(Part I here)

David Cole of CV2 and I went to Denver, CO to hack notebooks with the second cohort of Intersections and the Denver Writing Project’s Tech Matters group. Then on Saturday, we ran a workshop with The Tech Museum of Innovation in San Jose. We’ll be looking at these different groups and reflecting on what we learned working with these different constituencies.

On Wednesday, June 25th, we spent three hours with the Tech Matters group from the Denver Writing Project at the Denver Museum of Nature and Science. These are K-16 teachers who are interested in learning how to best use technology to support and enhance classroom instruction. Educational technology tools and platforms can have very rapid life cycles, and trying to stay on top of all these changes can be daunting when added on top of a full teaching load, parent-guardian communication, lesson planning, grading, and so on. By working together, professional learning communities such as Tech Matters make it easier for teachers to share information. This summer, the group’s convening focused on issues of social justice and connectivity.

It's especially interesting to have teachers of multiple subjects and grade levels in the same room as their perspectives and insights are often very different. After walking participants through the concept of a simple circuit, we let them explore parallel circuits on their own or with their seatmates. This freed us up to provide more structured help for those who wanted a facilitated making experience, which in this case, was less than 25% of the group. Designing an effective differentiated workshop can be a challenge, but based on participant feedback, we're getting there.

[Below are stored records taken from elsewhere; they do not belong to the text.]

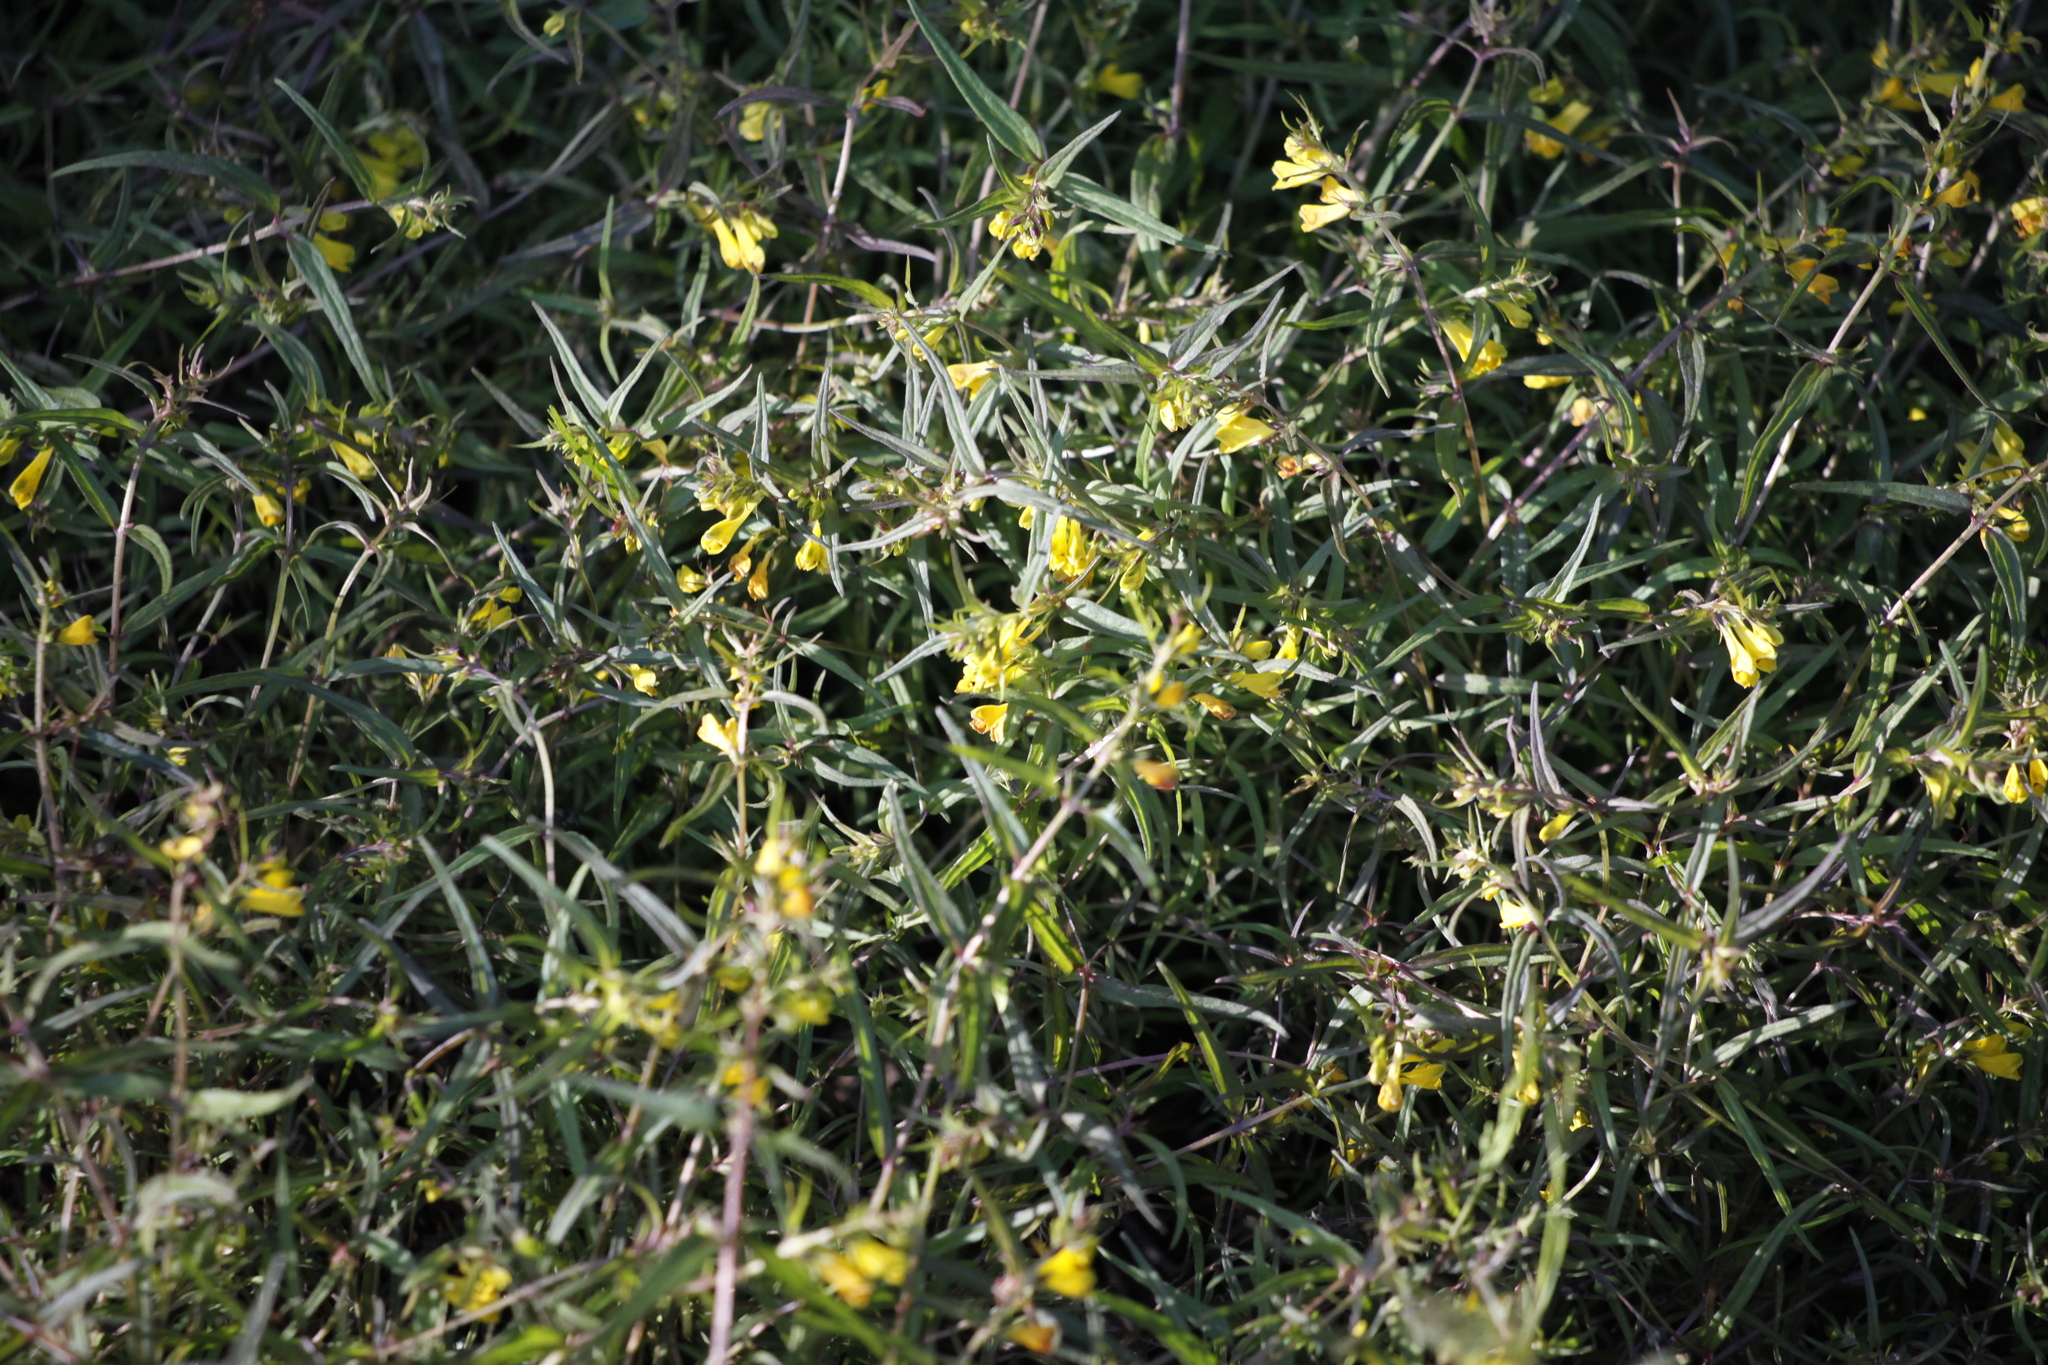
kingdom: Plantae
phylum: Tracheophyta
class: Magnoliopsida
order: Lamiales
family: Orobanchaceae
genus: Melampyrum
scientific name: Melampyrum pratense
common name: Common cow-wheat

After a break halfway through, we let participants decide to continue playing with circuits or to hack their notebook with a dedicated power source. Some were happy to stick to exploring circuit design, but at least 60% opted to start hacking their notebook. I was surprised how many people got into power lead construction. Adding color by braiding, knotting or crocheting embroidery floss was a very popular choice. We did learn that crocheting is not advised for people looking to learn in a three-hour window. Adding the embroidery floss was a last-minute idea, and using it with the conductive thread proved to be far too thick for the crochet hooks we ordered.

Side Note: Learning Environments

Learning environments, including room configuration, can have a large impact on participant experience. We were working in a discrete, classroom-sized room at the museum located in the middle of gallery space. I wish we'd had time to visit the museum ahead of time to familiarize ourselves with the exhibits just outside; not incorporating the unique affordances of being situated in a museum into our workshop was a missed opportunity. That said, just getting school teachers outside of the classroom and into an informal learning environment can help them achieve critical distance and feel more free to try something new.

The room was configured with tables in a u-shape. In prior workshops, participants have worked in individual groups of 4-8 to support collaboration and conversation. It's hard to objectively judge while you're facilitating, but I'd hazard a guess that the participants at this workshop didn't closely collaborate with as many people as in other workshops, although there was definitely discussion between seatmates. The u-shape had its own advantages, though: as facilitators, it was much easier for us to get to participants who had questions or comments. 

So which is better? It really depends on your audience. For those learners who prefer a more guided experience, the U-shape makes it much easier to walk around between steps to check in. For those who prefer something more discovery-based, small groups are more appropriate to make it easier for participants to get feedback from more people.